Mark Young, who runs Denbigh Chocolate Shop, also has firsthand experience of seeing the Wales Air Ambulance in action.

He was first on the scene when his friend, smallholder Dave Murfitt, broke both legs in a riding accident near Llanrhaeadr, Denbigh.

Mark said: “I believe they saved his life thanks to the speed with which they got to the operating theatre.

“The pilot was actually talking to the surgeon en route  telling him what the condition of the patient was, so seeing it at first hand is so impressive.

“If they hadn’t been to get into that field and then talk to the surgeon and then get him there, I don’t believe he’d be alive and I don’t believe he’d be walking today.”

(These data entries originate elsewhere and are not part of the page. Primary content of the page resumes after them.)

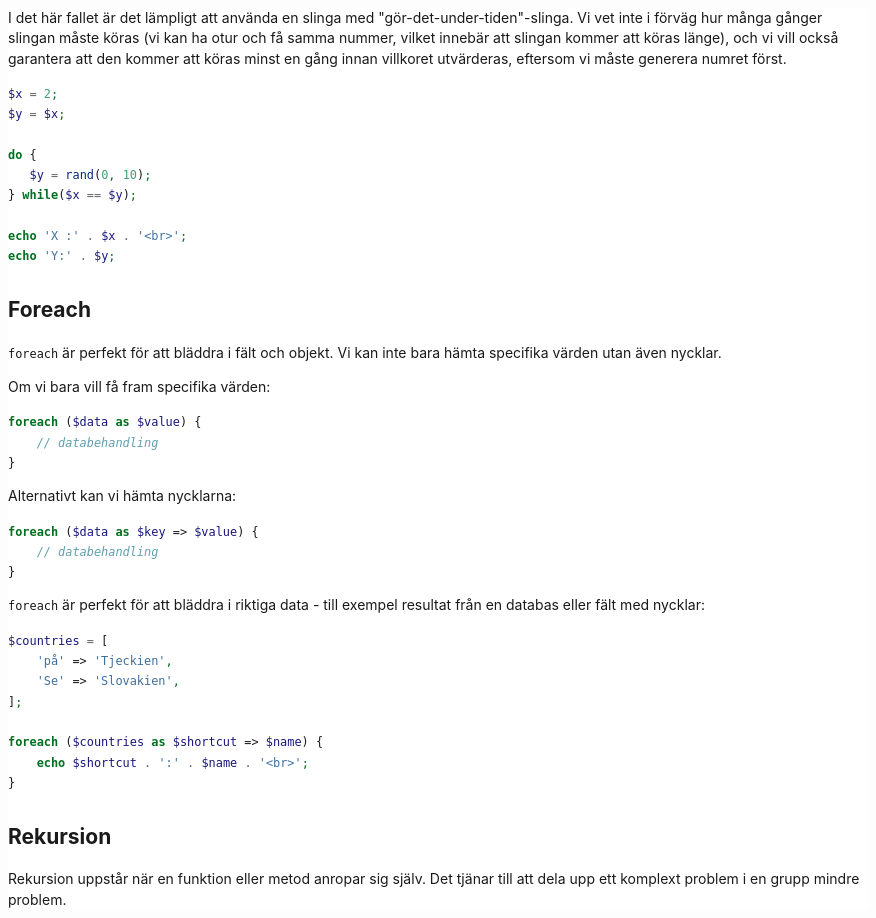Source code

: I det här fallet är det lämpligt att använda en slinga med "gör-det-under-tiden"-slinga. Vi vet inte i förväg hur många gånger slingan måste köras (vi kan ha otur och få samma nummer, vilket innebär att slingan kommer att köras länge), och vi vill också garantera att den kommer att köras minst en gång innan villkoret utvärderas, eftersom vi måste generera numret först.

```php
$x = 2;
$y = $x;

do {
   $y = rand(0, 10);
} while($x == $y);

echo 'X :' . $x . '<br>';
echo 'Y:' . $y;
```

Foreach
-------

`foreach` är perfekt för att bläddra i fält och objekt. Vi kan inte bara hämta specifika värden utan även nycklar.

Om vi bara vill få fram specifika värden:

```php
foreach ($data as $value) {
    // databehandling
}
```

Alternativt kan vi hämta nycklarna:

```php
foreach ($data as $key => $value) {
    // databehandling
}
```

`foreach` är perfekt för att bläddra i riktiga data - till exempel resultat från en databas eller fält med nycklar:

```php
$countries = [
    'på' => 'Tjeckien',
    'Se' => 'Slovakien',
];

foreach ($countries as $shortcut => $name) {
    echo $shortcut . ':' . $name . '<br>';
}
```

Rekursion
-------

Rekursion uppstår när en funktion eller metod anropar sig själv. Det tjänar till att dela upp ett komplext problem i en grupp mindre problem.
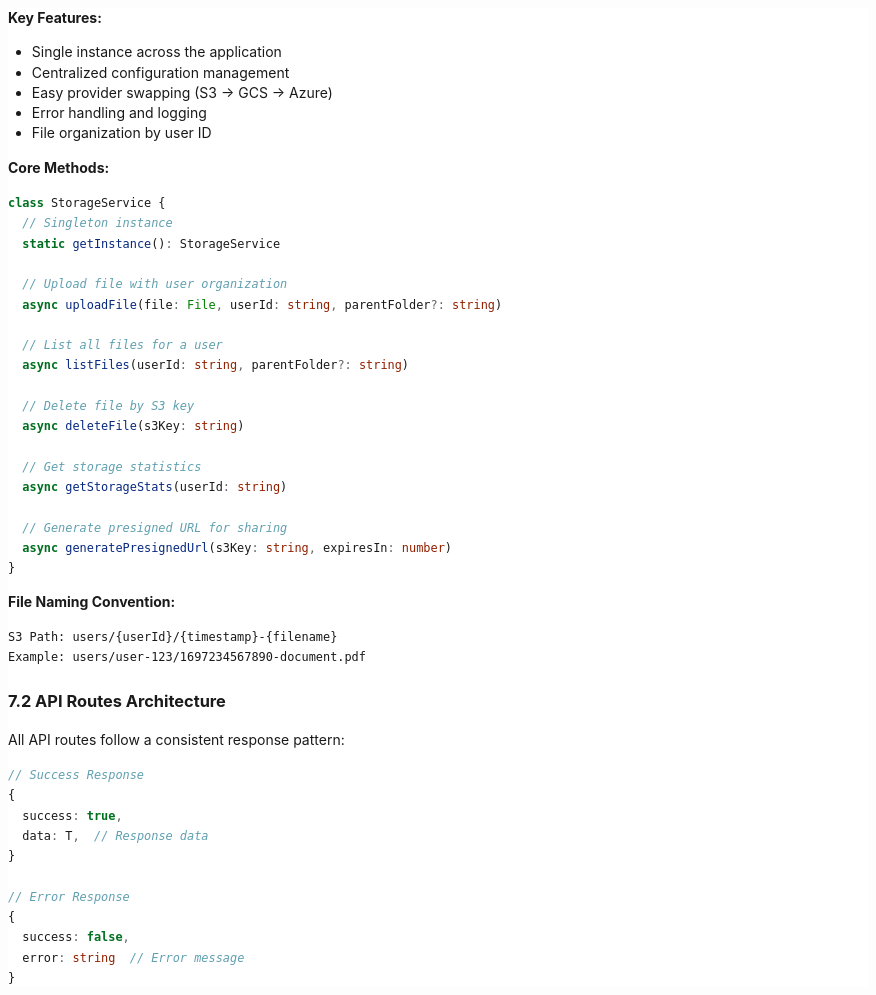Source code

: **Key Features:**
- Single instance across the application
- Centralized configuration management
- Easy provider swapping (S3 → GCS → Azure)
- Error handling and logging
- File organization by user ID

**Core Methods:**
```typescript
class StorageService {
  // Singleton instance
  static getInstance(): StorageService
  
  // Upload file with user organization
  async uploadFile(file: File, userId: string, parentFolder?: string)
  
  // List all files for a user
  async listFiles(userId: string, parentFolder?: string)
  
  // Delete file by S3 key
  async deleteFile(s3Key: string)
  
  // Get storage statistics
  async getStorageStats(userId: string)
  
  // Generate presigned URL for sharing
  async generatePresignedUrl(s3Key: string, expiresIn: number)
}
```

**File Naming Convention:**
```
S3 Path: users/{userId}/{timestamp}-{filename}
Example: users/user-123/1697234567890-document.pdf
```

### 7.2 API Routes Architecture

All API routes follow a consistent response pattern:

```typescript
// Success Response
{
  success: true,
  data: T,  // Response data
}

// Error Response
{
  success: false,
  error: string  // Error message
}
```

Mario Kreft MBE, the owner of the Pendine Park care organisation, is a also a big fan.

He said:”This vital service is only able to keep going through charitable donations and the staff are absolutely fantastic. It’s a great charity and we’re delighted to be able to help them.”

It was a sentiment echoed by Lil Jones, from Denbigh Film Club, who said: “Certainly, people in rural Wales people just can’t do without the Wales Air Ambulance. It gets to people quickly and it saves lives.

“It’s a vital resource and it costs a lot of money to run, not just to get the helicopter in the air but also to maintain them.”

Wales Air Ambulance volunteer Dyfrig Roberts, a IT expert from Henllan, near Denbigh, is grateful to the businesses involved in the event.

He said: “The Wales Air Ambulance saves lives every day, 365 days a year.

“I’m very pleased to see that this night has been organised to raise money and that the public is  proud of their Air Ambulance.

“Without the help of the public and fund-raising events like this, there would not be a Wales Air Ambulance Service and that is unthinkable.”